### STUDY TEXT
BEGIN
Time Inc Acquires Viant, Owner Of Myspace And A Vast Ad Tech Network

It looks like Myspace is becoming a big-media property once again. Today during its quarterly earnings report, Time Inc announced that it has acquired Viant, a profitable company that has built a large ad tech business, but also owns other properties, including once-hot social networking site Myspace. Terms of the deal are not being disclosed. As part of it, Time Inc will become a majority owner of Viant, with the Vanderhook family, which founded Viant, retaining a minority stake (percentages undisclosed).

A spokesperson for Viant tells us that Time Inc. intends to keep all of Viant and run it as an independent business. The company also includes, in addition to MySpace and the Advertising Cloud product, Vindico, Specific Media and Xumo. “It’s business as usual,” he said.

Time plans to combine Viant’s business with its own, creating a big data, ad targeting powerhouse. Specifically, Time says it will “merge its premium content, subscriber data, and advertising inventory with Viant’s first party data and programmatic capabilities to bring substantial value to customers of both platforms.”
END
### RECORDS
BEGIN
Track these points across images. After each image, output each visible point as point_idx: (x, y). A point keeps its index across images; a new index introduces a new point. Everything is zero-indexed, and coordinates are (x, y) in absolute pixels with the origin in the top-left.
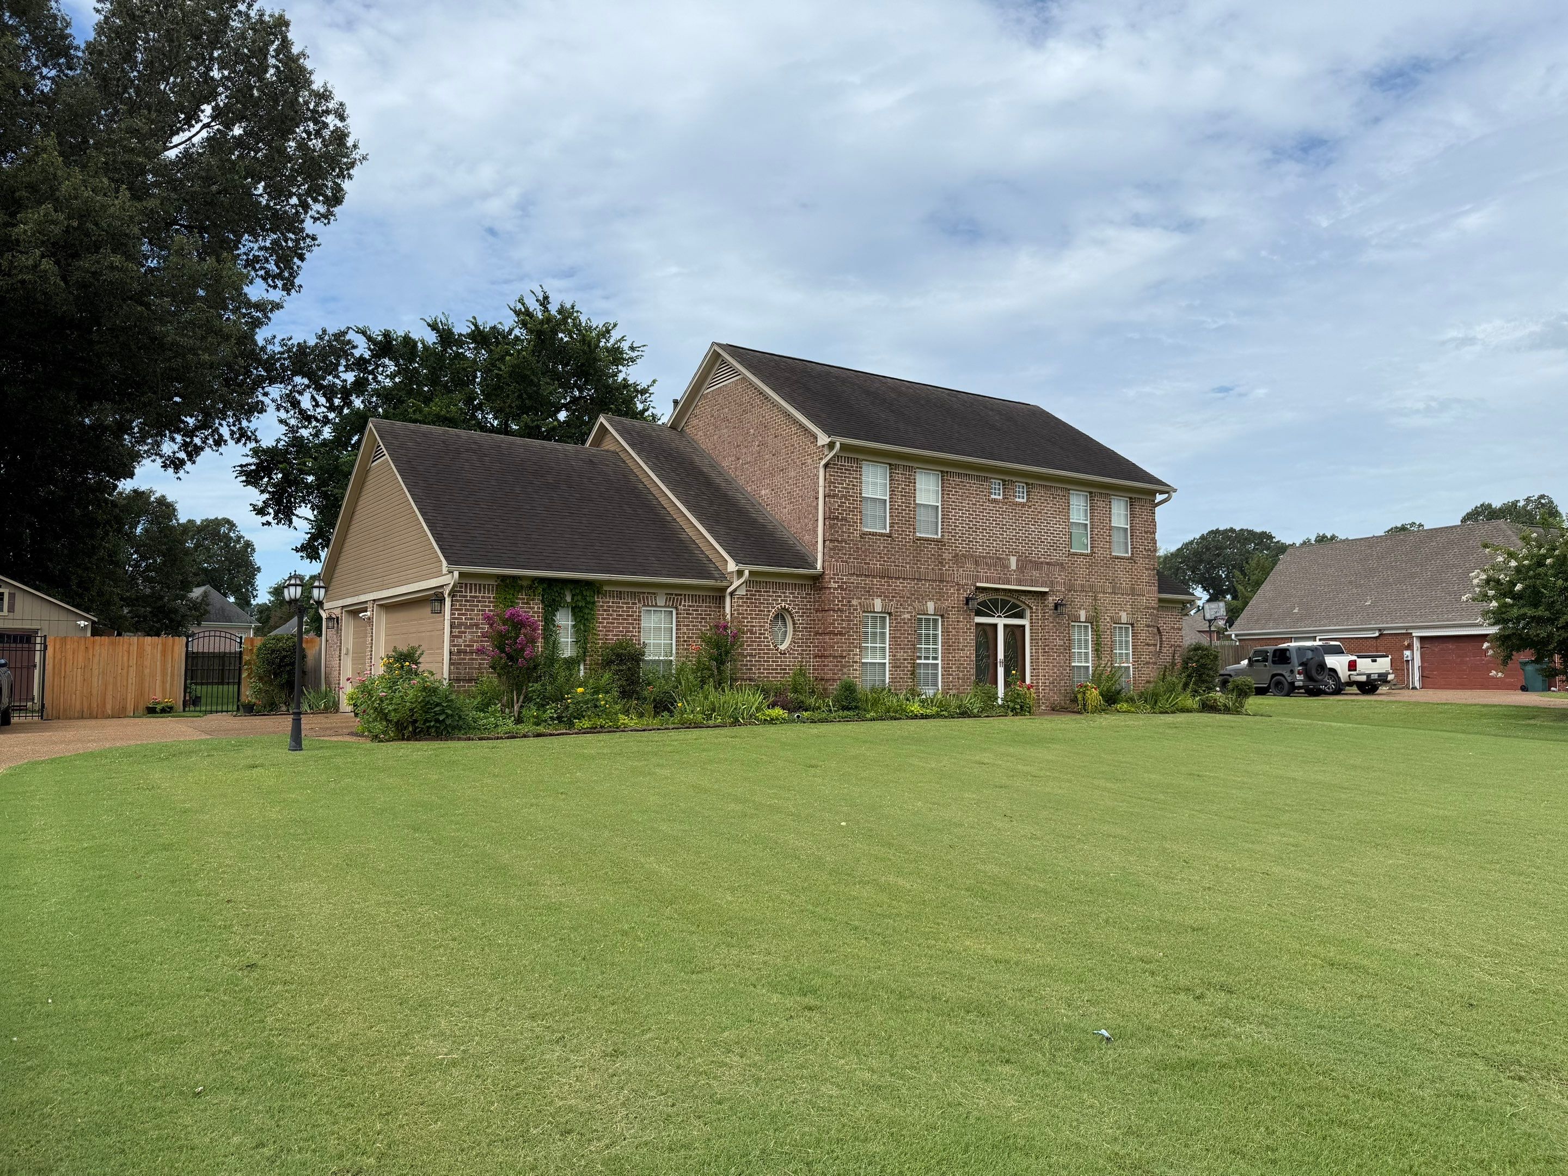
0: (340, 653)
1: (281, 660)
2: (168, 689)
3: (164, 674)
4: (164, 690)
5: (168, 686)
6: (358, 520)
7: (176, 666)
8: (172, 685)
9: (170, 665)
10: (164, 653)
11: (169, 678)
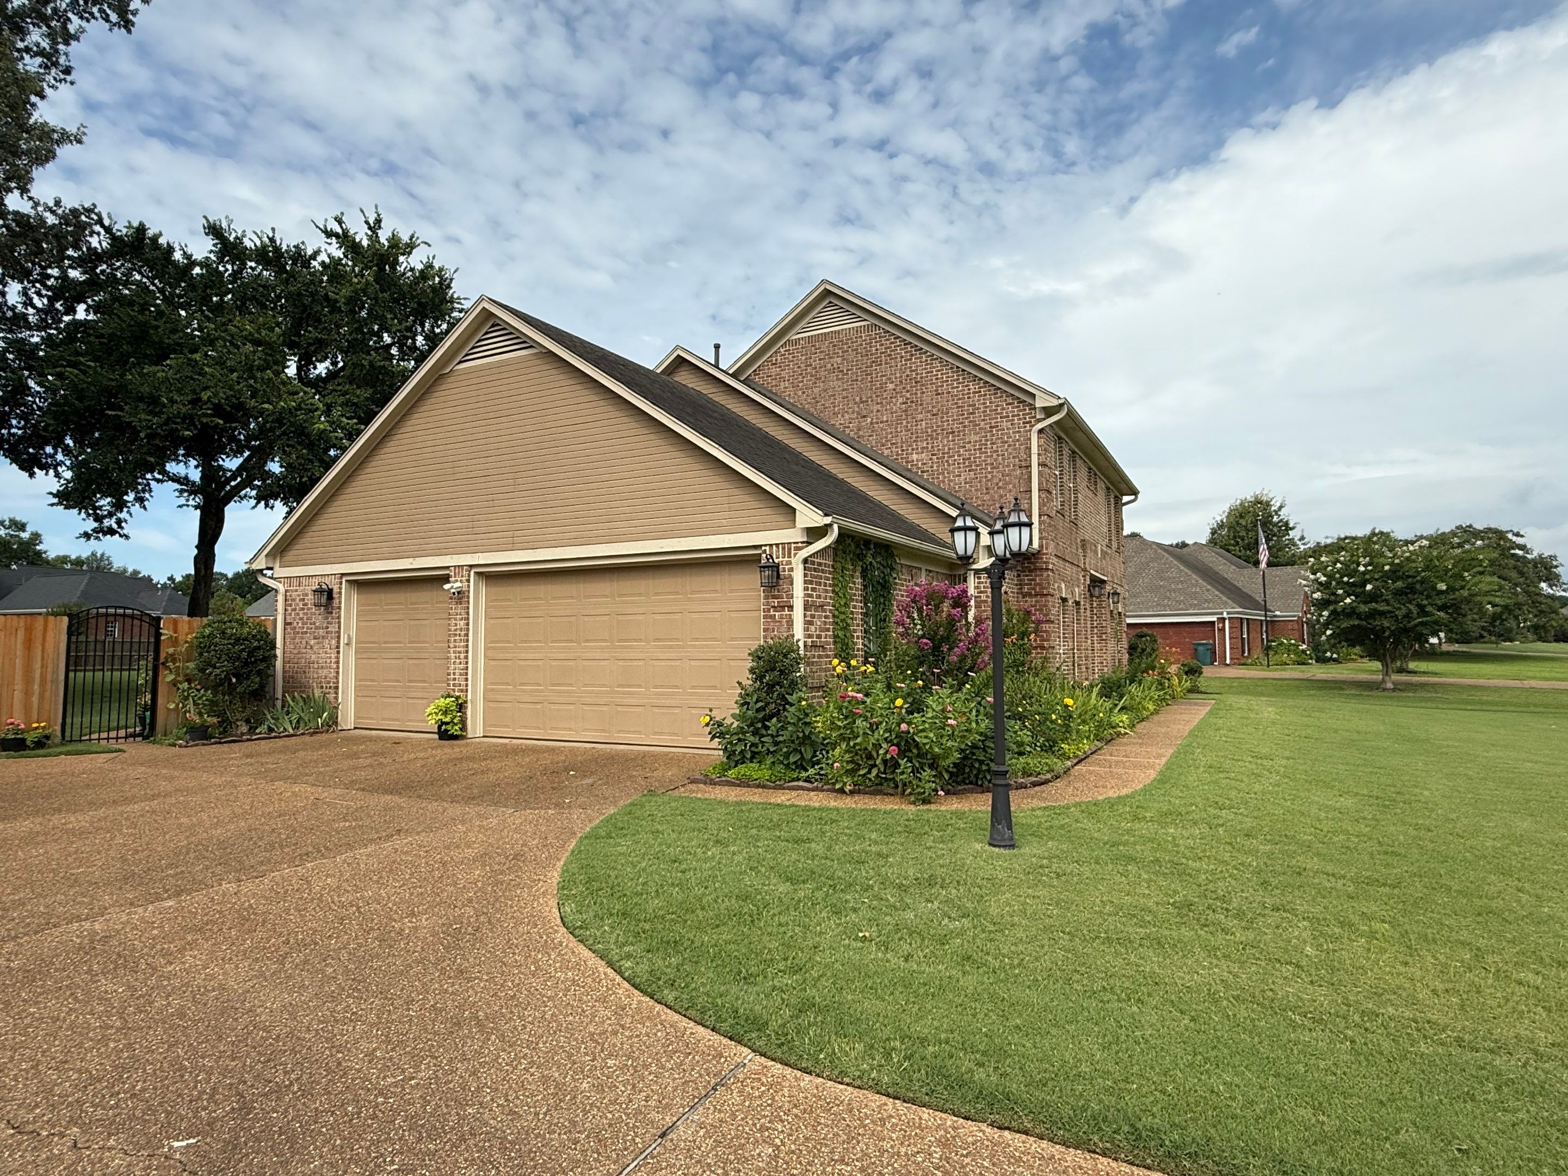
0: (339, 642)
1: (250, 654)
2: (35, 706)
3: (28, 680)
4: (27, 708)
5: (35, 699)
6: (392, 449)
7: (50, 666)
8: (41, 697)
9: (39, 665)
10: (28, 644)
11: (36, 687)
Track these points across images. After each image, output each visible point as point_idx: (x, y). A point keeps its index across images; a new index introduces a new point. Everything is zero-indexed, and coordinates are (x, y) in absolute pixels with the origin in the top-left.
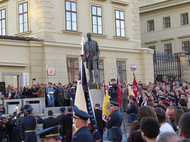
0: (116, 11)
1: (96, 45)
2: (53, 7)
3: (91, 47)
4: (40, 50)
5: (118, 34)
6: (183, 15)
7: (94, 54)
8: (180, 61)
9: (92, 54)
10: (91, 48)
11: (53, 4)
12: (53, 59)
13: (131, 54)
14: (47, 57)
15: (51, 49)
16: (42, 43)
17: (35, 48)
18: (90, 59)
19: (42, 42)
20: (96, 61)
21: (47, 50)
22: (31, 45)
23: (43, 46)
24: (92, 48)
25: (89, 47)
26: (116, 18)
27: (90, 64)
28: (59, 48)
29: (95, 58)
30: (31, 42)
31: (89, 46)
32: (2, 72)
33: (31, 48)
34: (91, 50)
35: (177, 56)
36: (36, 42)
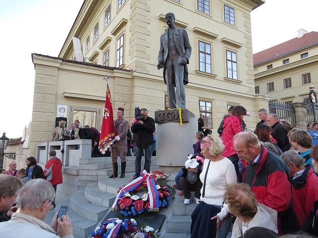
0: (227, 52)
1: (184, 36)
2: (148, 34)
3: (173, 38)
4: (128, 83)
5: (230, 76)
6: (286, 81)
7: (178, 53)
8: (295, 112)
9: (174, 52)
10: (172, 41)
11: (149, 31)
12: (145, 94)
13: (244, 99)
14: (136, 91)
15: (143, 82)
16: (131, 75)
17: (122, 80)
18: (170, 63)
19: (131, 73)
20: (183, 67)
21: (137, 82)
22: (116, 75)
23: (133, 78)
24: (174, 41)
25: (169, 39)
26: (228, 59)
27: (170, 73)
28: (154, 83)
29: (180, 60)
30: (115, 70)
31: (169, 37)
32: (70, 106)
33: (116, 79)
34: (172, 44)
35: (293, 107)
36: (122, 71)
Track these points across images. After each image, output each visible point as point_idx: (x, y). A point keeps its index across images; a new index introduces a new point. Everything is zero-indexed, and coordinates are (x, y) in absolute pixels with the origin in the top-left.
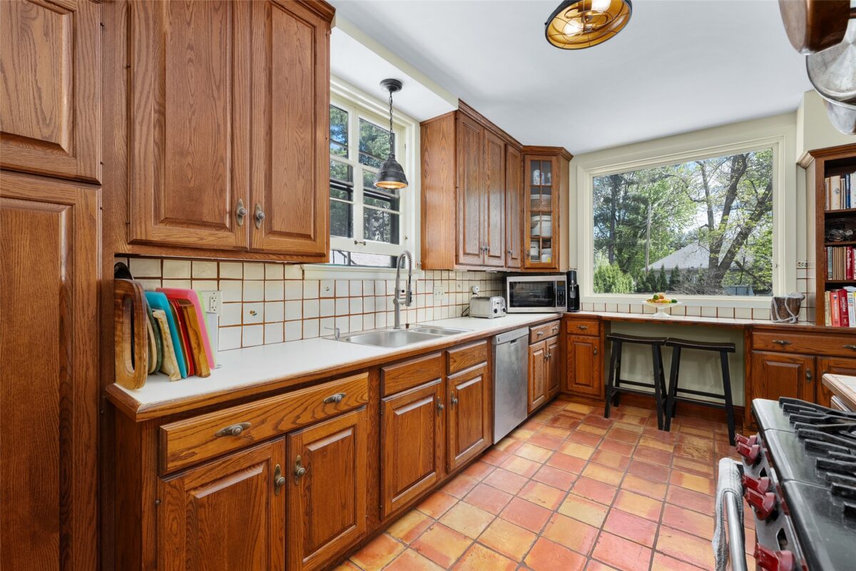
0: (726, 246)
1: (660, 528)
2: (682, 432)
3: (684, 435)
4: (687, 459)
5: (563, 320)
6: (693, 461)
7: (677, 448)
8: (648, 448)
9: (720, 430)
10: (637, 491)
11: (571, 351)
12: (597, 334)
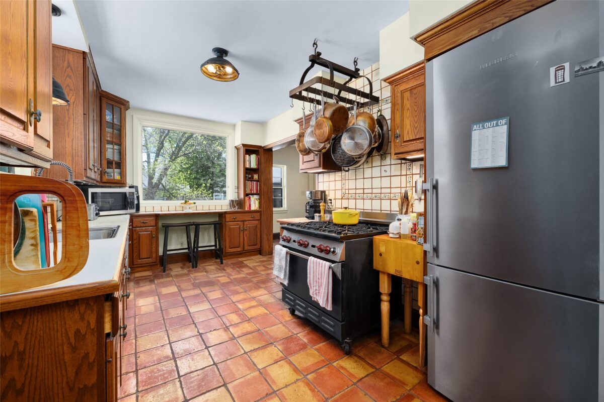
0: (157, 176)
1: (229, 296)
2: (202, 266)
3: (204, 267)
4: (214, 274)
5: (132, 218)
6: (216, 273)
7: (206, 272)
8: (197, 276)
10: (210, 291)
11: (136, 239)
12: (154, 225)
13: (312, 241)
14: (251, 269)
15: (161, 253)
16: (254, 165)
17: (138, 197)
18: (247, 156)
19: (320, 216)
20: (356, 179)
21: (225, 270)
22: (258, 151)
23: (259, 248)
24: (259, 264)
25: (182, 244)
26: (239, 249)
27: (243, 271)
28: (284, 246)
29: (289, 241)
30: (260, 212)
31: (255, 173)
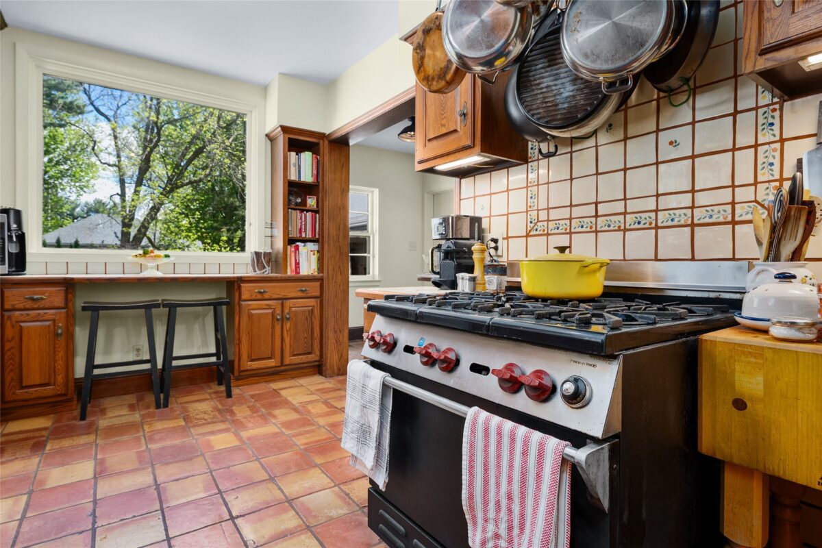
0: (138, 220)
1: (225, 496)
2: (181, 403)
3: (184, 405)
4: (203, 424)
5: (3, 286)
6: (209, 423)
7: (187, 419)
8: (159, 431)
9: (211, 389)
10: (178, 477)
11: (13, 338)
12: (63, 305)
13: (469, 352)
14: (296, 410)
15: (80, 370)
16: (307, 177)
17: (21, 239)
18: (293, 154)
19: (473, 279)
20: (571, 179)
21: (232, 413)
22: (318, 144)
23: (317, 359)
24: (315, 397)
25: (138, 350)
26: (271, 363)
27: (274, 417)
28: (375, 364)
29: (390, 347)
30: (322, 279)
31: (310, 194)
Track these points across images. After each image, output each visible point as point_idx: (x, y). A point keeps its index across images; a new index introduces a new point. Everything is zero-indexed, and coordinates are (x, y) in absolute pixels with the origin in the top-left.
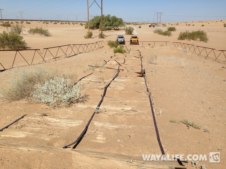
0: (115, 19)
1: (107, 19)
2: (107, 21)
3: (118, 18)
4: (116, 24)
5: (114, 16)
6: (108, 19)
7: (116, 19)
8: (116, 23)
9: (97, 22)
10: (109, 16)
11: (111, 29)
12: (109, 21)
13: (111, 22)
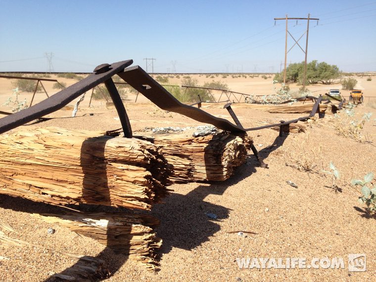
0: (324, 67)
1: (311, 68)
2: (310, 70)
3: (329, 66)
4: (327, 75)
5: (323, 63)
6: (313, 67)
7: (327, 67)
8: (326, 73)
9: (294, 73)
10: (314, 62)
11: (316, 83)
12: (315, 70)
13: (318, 72)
END
According to the Viant acquisition article, which family founded Viant and keeps a minority stake? These rows were taken from a different source than the article.

The Vanderhook family.